TEXTE PRÉSENTÉ:

*****

Récit d’une grimpeuse trans – épisode 1
Par Jeen P.

J’ai grandi dans un petit village à côté de St Léger du Ventoux. Je suis devenue monitrice d’escalade à l’âge de 20 ans. Ma transition, elle, est beaucoup plus tardive.
Après mon coming out trans, j’ai arrêté de grimper. Je ne supportais plus le milieu de l’escalade, l’activité me semblait véhiculer trop de misogynie — la mienne peut-être —, de sexisme.
Au début de ma transition (et après aussi), la vie me semblait très dure, presque insurmontable, alors la performance, les loisirs, tout ça me paraissait superflu.
Et puis, à un moment, j’ai commencé à sombrer. Il fallait que je puisse me raccrocher à du « connu », du « quotidien ». C’est à ce moment que j’ai rencontré Clara. Elle préparait sa liste de courses pour le DE milieux nat et elle était au moins aussi folle que moi. On a tout de suite accroché et je me suis remise à grimper.
Aujourd’hui, je grimpe presque uniquement avec elle. Je ne fais plus de difficulté, ça ne m’intéresse plus et puis, avec les hormones, j’ai perdu beaucoup de forces et c’est très bien comme ça.

*****

EXTRAITS DE DONNÉES:
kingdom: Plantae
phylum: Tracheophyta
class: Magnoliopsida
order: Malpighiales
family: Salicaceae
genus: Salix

*****

OBJECTIF DE L'EXERCICE: En vous appuyant sur le récit, expliquez en une à trois phrases pourquoi la narratrice a arrêté de grimper après son coming out trans. Les enregistrements n'ont aucun rapport avec le récit.

LA RÉPONSE: Elle a arrêté de grimper parce qu'elle ne supportait plus le milieu de l'escalade. L'activité lui semblait véhiculer trop de misogynie, peut-être la sienne, ainsi que du sexisme.